## CONSIGNA DE TRABAJO A
En el texto sobre el espíritu democrático en Colombia, ¿por qué los veedores deben tener en cuenta internet y las redes sociales? Respóndelo en una a tres oraciones.
## CONSIGNA DE TRABAJO B
Escribe lo que sigue después de la última oración del texto sobre el espíritu democrático en Colombia.

## TEXTO DE ESTUDIO
--

Podemos ver en los días que corren la interiorización creciente de valores y normas de cooperación social como requisito para resolver los problemas; pero los fantasmas del partidismo y el mesianismo; cómo la misma herida abierta de la guerra no dejan que el país logre dar un paso definitivo.
La aún difusa presencia de estos valores se ha visto reforzada por la inédita y creciente circulación de información sobre las luchas sociales en internet y redes sociales, espacios cada día más políticos. Donde los problemas corren más rápido que entre los telediarios y los espectadores pueden opinar de forma inmediata y visible. Lástima que las terribles desigualdades mantengan estos fenómenos a raya en los sectores más deprimidos en educación y tecnología. Estos son nuestros nuevos espacios para el dialogo la denuncia y la vigilancia. Algo que nuestros veedores deben empezar a tener en cuenta para volverse efectivos en la divulgación de su gestión.
Un reto más para el país es la superación de la mirada maniquea de la política en términos de la relación amigo-enemigo, la tolerancia, como instrumentos imprescindibles para la convivencia pacífica y para el logro de metas de desarrollo colectivo. Pasa lamentablemente por la titánica lucha contra la corrupción y sus peligrosas mafias enquistadas hace décadas en el aparato político y estatal.
El espíritu democrático que busca abrirse camino en un esta Colombia agobiada por la violencia es la esperanza de una generación que fue educada para soñar. Un lujo que las anteriores no tuvieron y que es nuestro deber potenciar para que cada día podamos avanzar en esos sueños construyendo un país mejor.

--

## DATOS PROPORCIONADOS
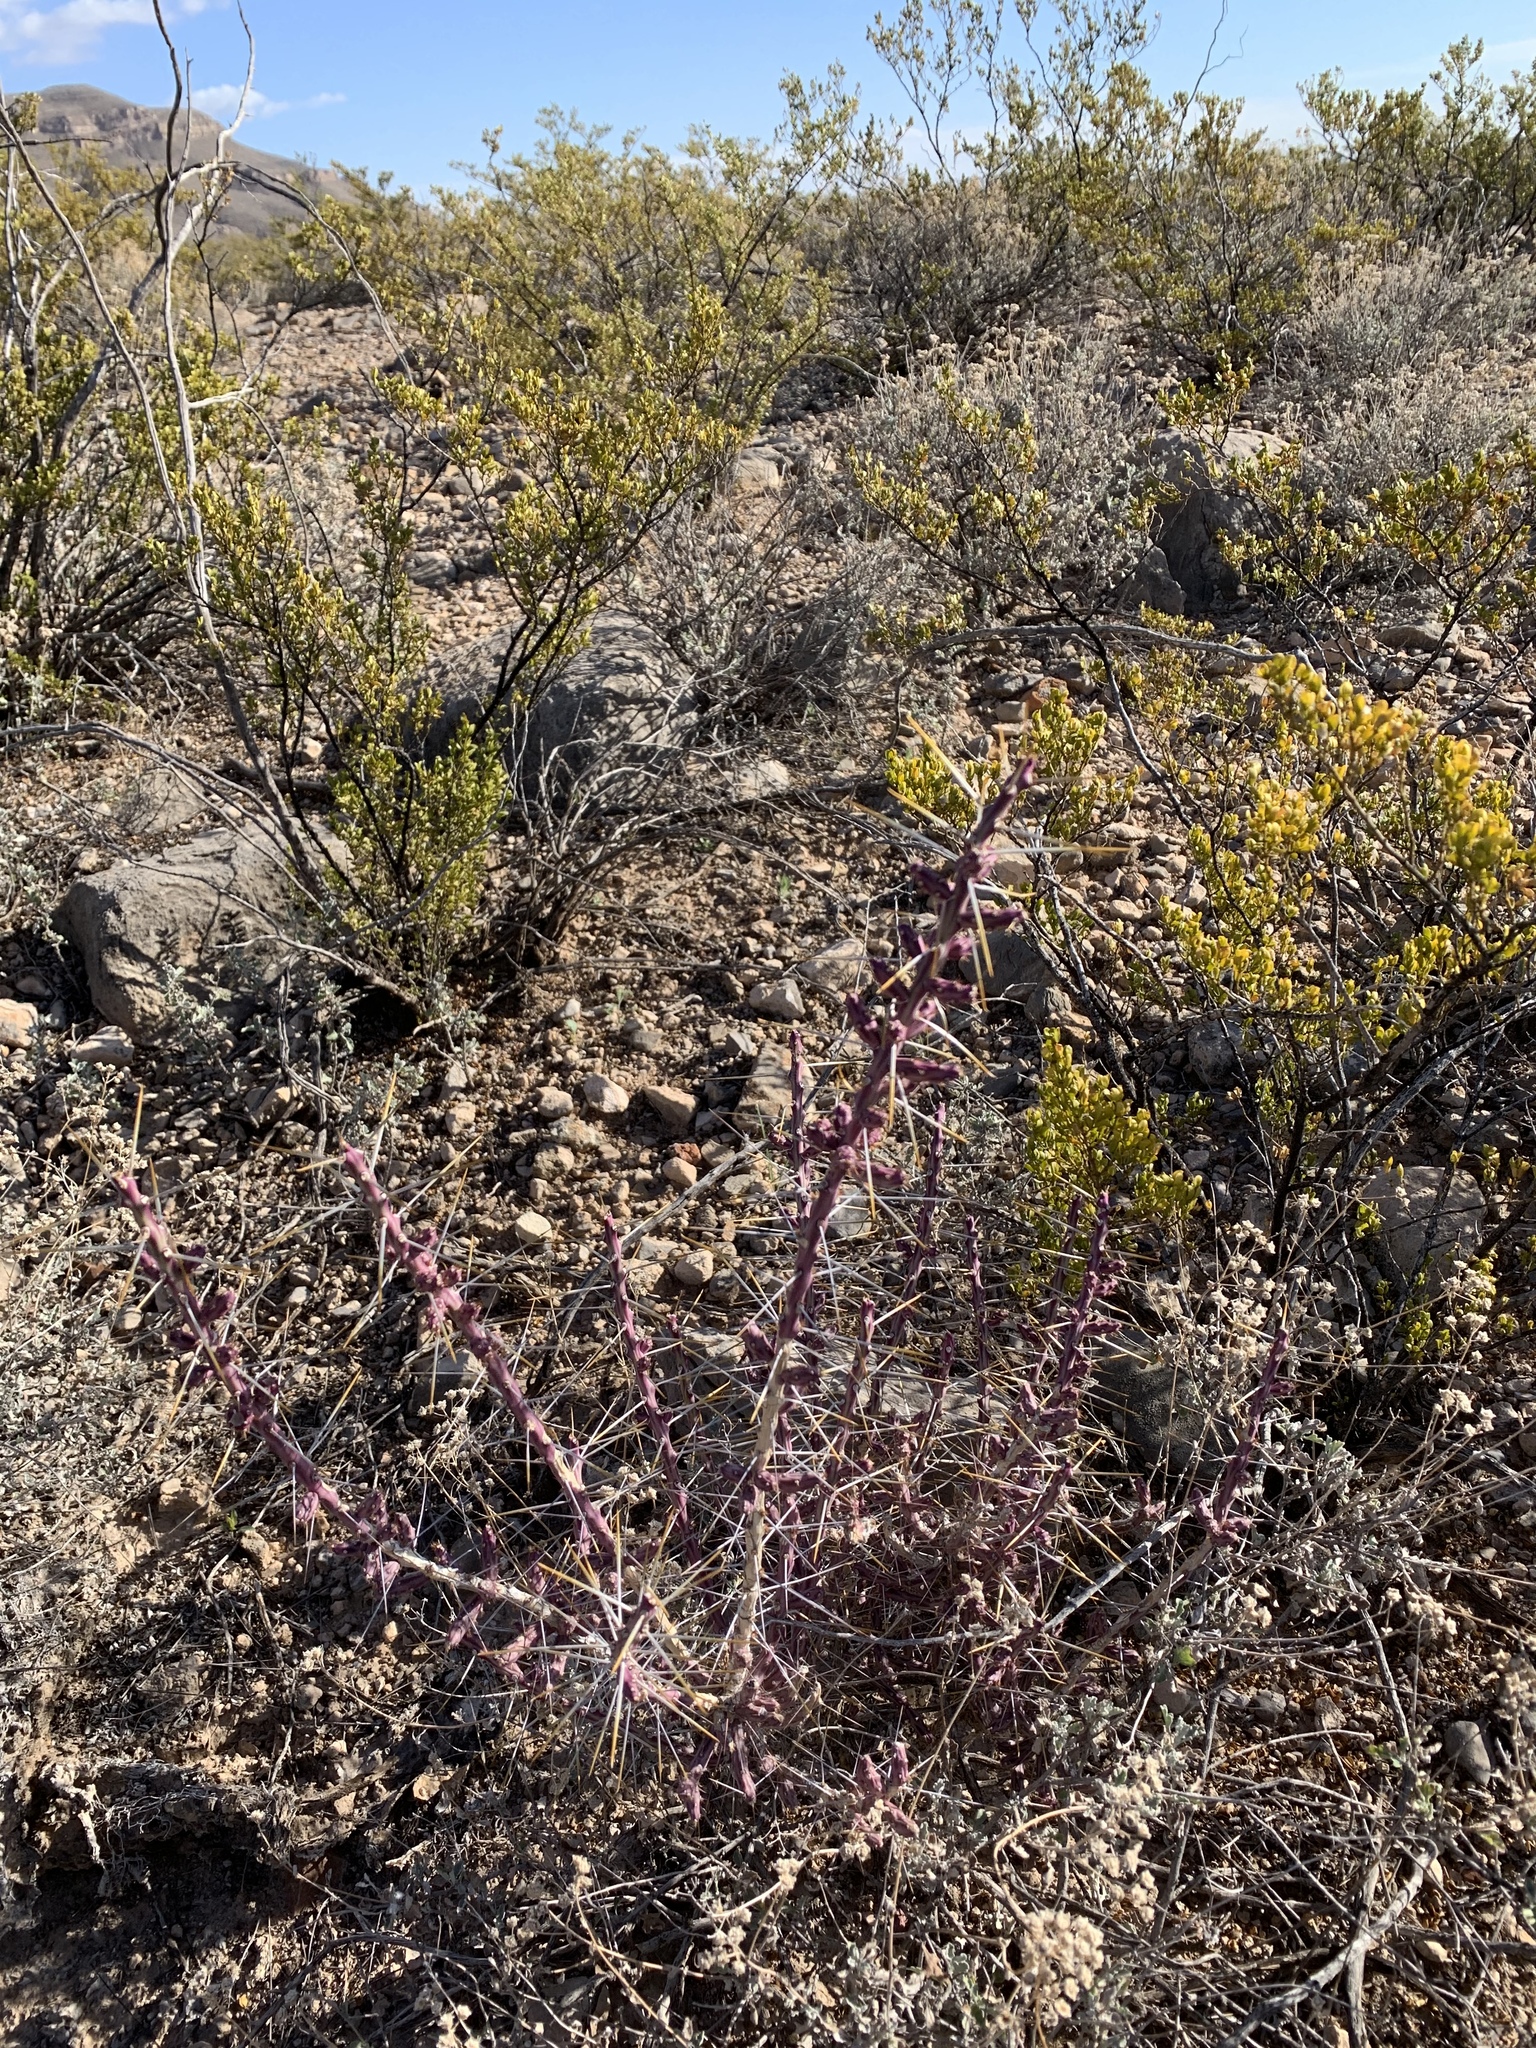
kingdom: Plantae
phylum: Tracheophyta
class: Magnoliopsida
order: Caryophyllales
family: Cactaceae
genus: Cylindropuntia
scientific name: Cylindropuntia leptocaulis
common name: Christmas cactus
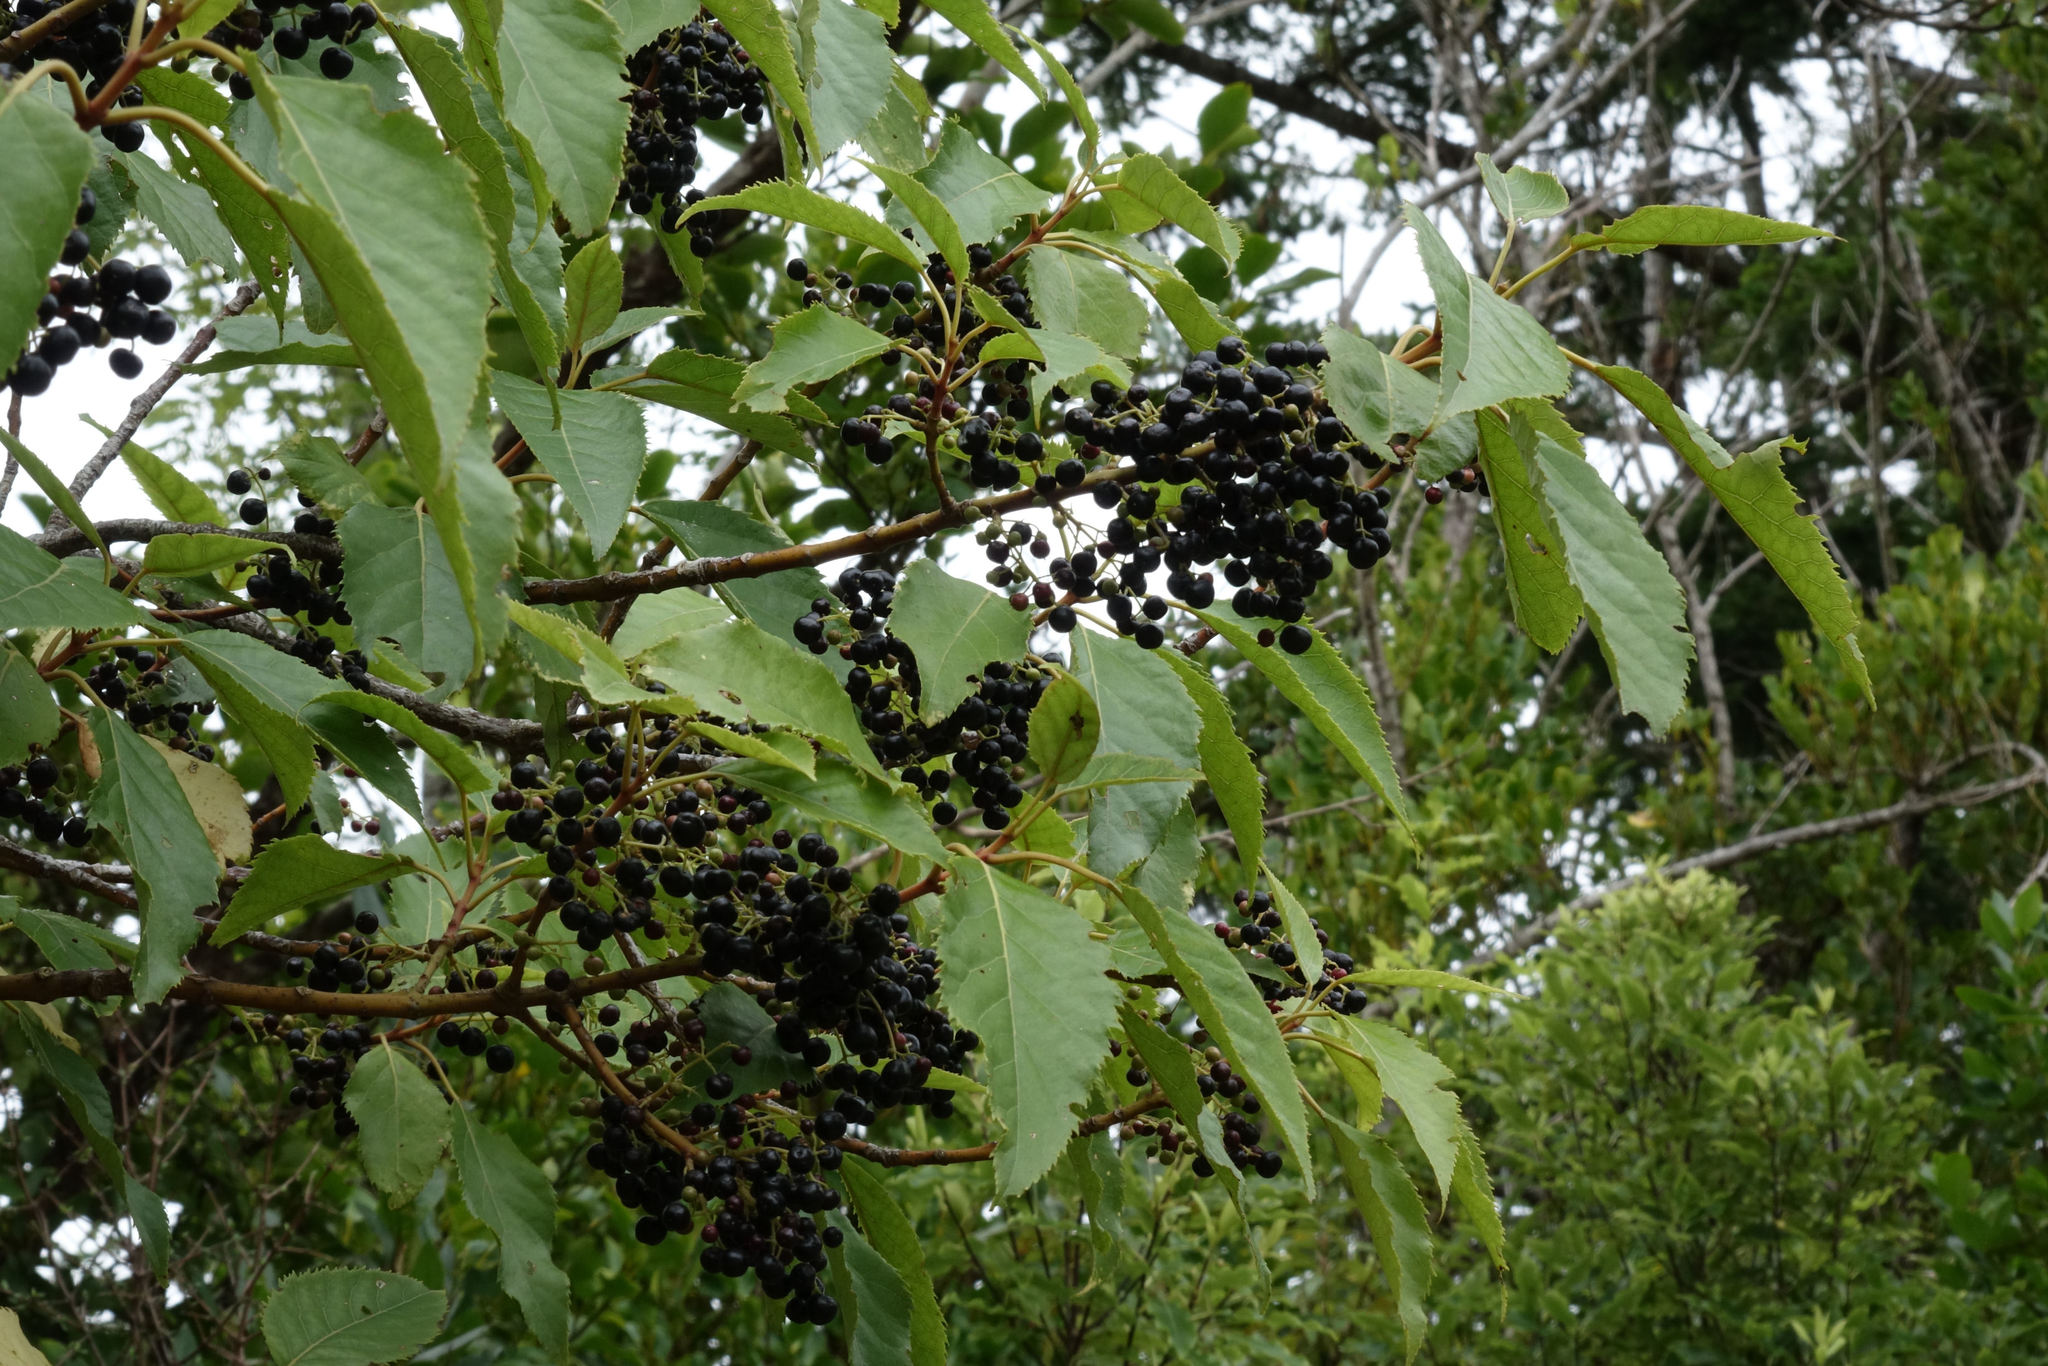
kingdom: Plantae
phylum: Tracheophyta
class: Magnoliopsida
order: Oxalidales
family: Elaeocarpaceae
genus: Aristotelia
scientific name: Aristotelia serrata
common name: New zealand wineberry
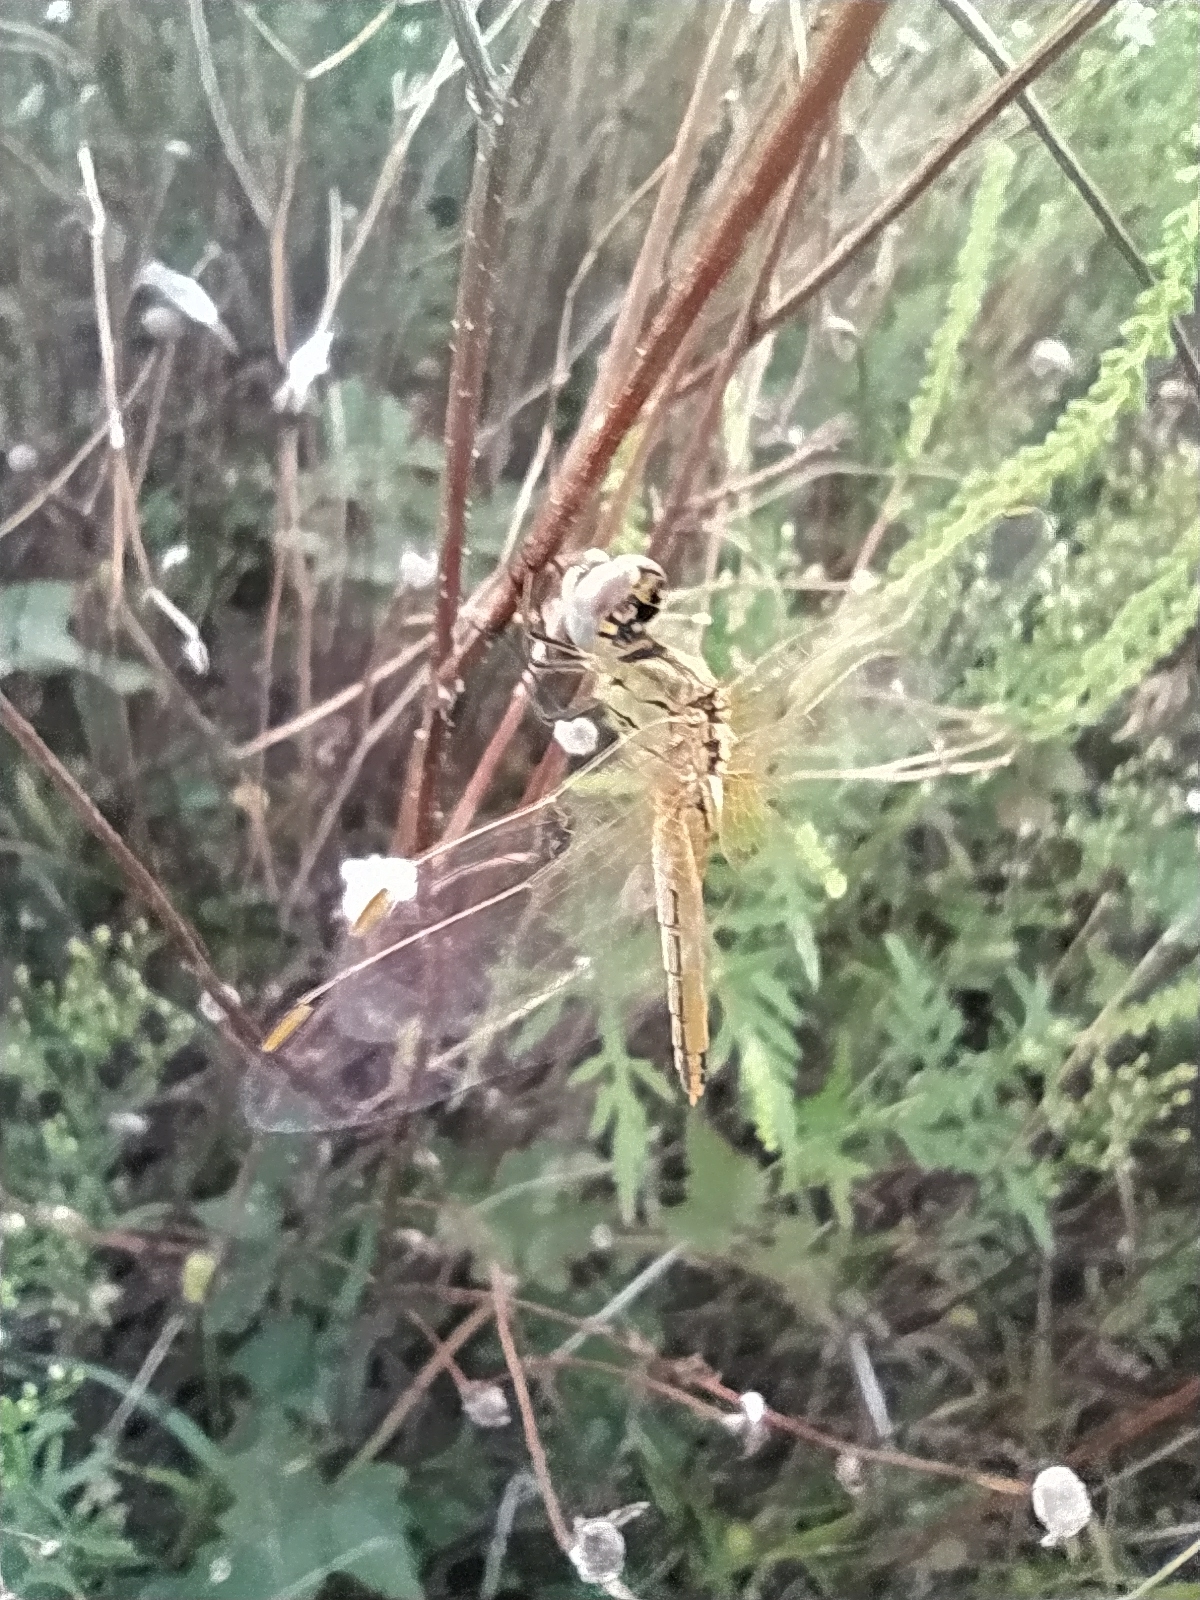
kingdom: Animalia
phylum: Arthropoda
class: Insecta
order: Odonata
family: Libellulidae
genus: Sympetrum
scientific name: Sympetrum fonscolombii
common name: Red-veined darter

--

## RESPUESTA A
Según el texto, internet y las redes sociales son los nuevos espacios para el diálogo, la denuncia y la vigilancia. Allí los problemas corren más rápido que en los telediarios y los espectadores pueden opinar de forma inmediata y visible. Por eso los veedores deben tenerlos en cuenta para volverse efectivos en la divulgación de su gestión.

## RESPUESTA B
La Constitución del 91 contribuyó a generar ese clima cultural al dar importancia a la participación directa de los ciudadanos en la decisión sobre asuntos de interés colectivo, no importa que hoy aparezca deformado, violado o insuficiente. Fue al menos una base para el reto que se viene en Colombia. Escribir una nueva ley para la educación superior es tan importante como proceso precisamente porque es el primer paso hacia un fin mayor. Un ejercicio que puede no llegar tan rápido y tranquilamente como muchos quisieramos, la reformulación total de la realidad colombiana y sus reglas de juego.
Deben ser cada día más los ciudadanos que se vinculen a movimientos y órganos de participación comprometidos con la reconstrucción de este país en ruinas. Y aunque este proceso sea de largo aliento, se trata de una necesidad inmediata para el cambio en la cultura política.
Ahora bien, necesitamos saber cuál es el tipo de motivaciones que llevan a la gente a intervenir y participar en procesos de fiscalización y protesta. Hay líderes que se unen a esa tarea por razones eminentemente altruistas y de servicio. Están interesados en prestar una colaboración que beneficie a su vecindario inmediato, a su barrio o, como ellos mismos lo dicen, a su “comunidad”.
Incluso, hay quienes piensan más allá de las fronteras de sus intereses particulares y piensan en la ciudad y en el país. Necesitamos que Cali vuelva a ser de los caleños, que Colombia vuelva a ser de los colombianos en el sentido de que los ciudadanos sientan que pertenecen y por eso mismo les protejan. No más ciudades “de nadie”.
Pero también hay que admitir y cuidarse de esas motivaciones de corte utilitario. Es el veneno que corre en la sangre de la política actual. Motivaciones ligadas a intereses partidistas y redes clientelistas, que utilizan y privilegian su identidad partidaria como criterio de actuación para ganar poder y acceder a los dineros públicos.
En las actuales circunstancias, las motivaciones altruistas parecen ganar terreno a medida que la crisis económica y social se agudiza. De la nueva cultura política, de los actuales y futuros líderes populares y sus comunidades depende que esto continúe. Este es el camino del fortalecimiento de la racionalidad colectiva, requisito del fortalecimiento de la escena pública.